DANE:

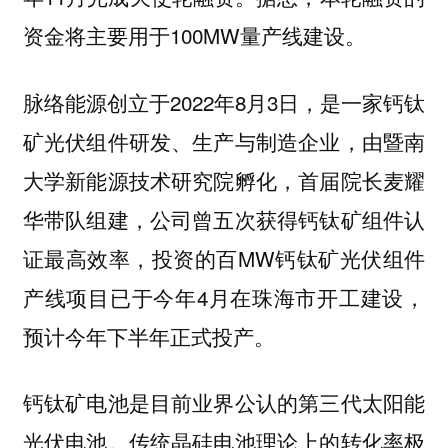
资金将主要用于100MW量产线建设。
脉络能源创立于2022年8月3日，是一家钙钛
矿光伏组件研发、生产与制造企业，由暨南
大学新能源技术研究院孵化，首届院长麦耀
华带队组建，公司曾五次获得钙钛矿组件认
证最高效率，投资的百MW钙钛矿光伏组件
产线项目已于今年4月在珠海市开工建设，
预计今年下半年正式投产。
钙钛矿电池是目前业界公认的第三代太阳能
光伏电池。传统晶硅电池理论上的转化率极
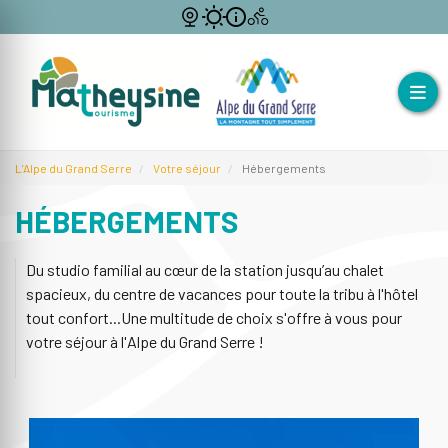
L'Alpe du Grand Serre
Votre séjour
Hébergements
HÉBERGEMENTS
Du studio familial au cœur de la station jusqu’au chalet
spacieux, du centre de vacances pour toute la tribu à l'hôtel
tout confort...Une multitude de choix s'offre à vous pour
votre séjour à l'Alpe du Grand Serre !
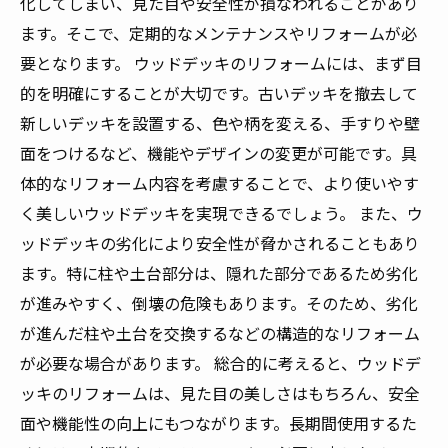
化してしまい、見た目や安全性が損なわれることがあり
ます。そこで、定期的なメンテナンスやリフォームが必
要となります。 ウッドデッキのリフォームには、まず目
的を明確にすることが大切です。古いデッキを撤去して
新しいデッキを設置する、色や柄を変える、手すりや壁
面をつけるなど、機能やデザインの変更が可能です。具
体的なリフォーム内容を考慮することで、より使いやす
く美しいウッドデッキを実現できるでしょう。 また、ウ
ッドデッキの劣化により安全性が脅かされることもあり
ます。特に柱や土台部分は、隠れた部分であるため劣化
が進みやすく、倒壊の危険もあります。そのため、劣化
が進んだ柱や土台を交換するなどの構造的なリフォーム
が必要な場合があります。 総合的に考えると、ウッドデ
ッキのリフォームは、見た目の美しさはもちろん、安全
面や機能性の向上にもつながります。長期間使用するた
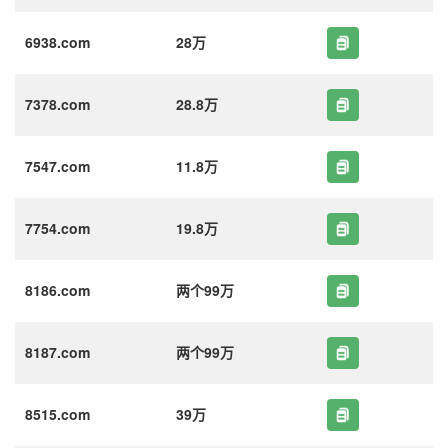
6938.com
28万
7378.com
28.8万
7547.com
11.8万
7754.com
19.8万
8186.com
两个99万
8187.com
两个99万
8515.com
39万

WYMAGANE DZIAŁANIE:
Proszę przepisać bez żadnych zmian wszystkie wiersze tekstu z powyższych danych, pomijając w odpowiedzi obrazy.

WYNIK:
资金将主要用于100MW量产线建设。
脉络能源创立于2022年8月3日，是一家钙钛
矿光伏组件研发、生产与制造企业，由暨南
大学新能源技术研究院孵化，首届院长麦耀
华带队组建，公司曾五次获得钙钛矿组件认
证最高效率，投资的百MW钙钛矿光伏组件
产线项目已于今年4月在珠海市开工建设，
预计今年下半年正式投产。
钙钛矿电池是目前业界公认的第三代太阳能
光伏电池。传统晶硅电池理论上的转化率极
L'Alpe du Grand Serre
Votre séjour
Hébergements
HÉBERGEMENTS
Du studio familial au cœur de la station jusqu’au chalet
spacieux, du centre de vacances pour toute la tribu à l'hôtel
tout confort...Une multitude de choix s'offre à vous pour
votre séjour à l'Alpe du Grand Serre !
化してしまい、見た目や安全性が損なわれることがあり
ます。そこで、定期的なメンテナンスやリフォームが必
要となります。 ウッドデッキのリフォームには、まず目
的を明確にすることが大切です。古いデッキを撤去して
新しいデッキを設置する、色や柄を変える、手すりや壁
面をつけるなど、機能やデザインの変更が可能です。具
体的なリフォーム内容を考慮することで、より使いやす
く美しいウッドデッキを実現できるでしょう。 また、ウ
ッドデッキの劣化により安全性が脅かされることもあり
ます。特に柱や土台部分は、隠れた部分であるため劣化
が進みやすく、倒壊の危険もあります。そのため、劣化
が進んだ柱や土台を交換するなどの構造的なリフォーム
が必要な場合があります。 総合的に考えると、ウッドデ
ッキのリフォームは、見た目の美しさはもちろん、安全
面や機能性の向上にもつながります。長期間使用するた
6938.com
28万
7378.com
28.8万
7547.com
11.8万
7754.com
19.8万
8186.com
两个99万
8187.com
两个99万
8515.com
39万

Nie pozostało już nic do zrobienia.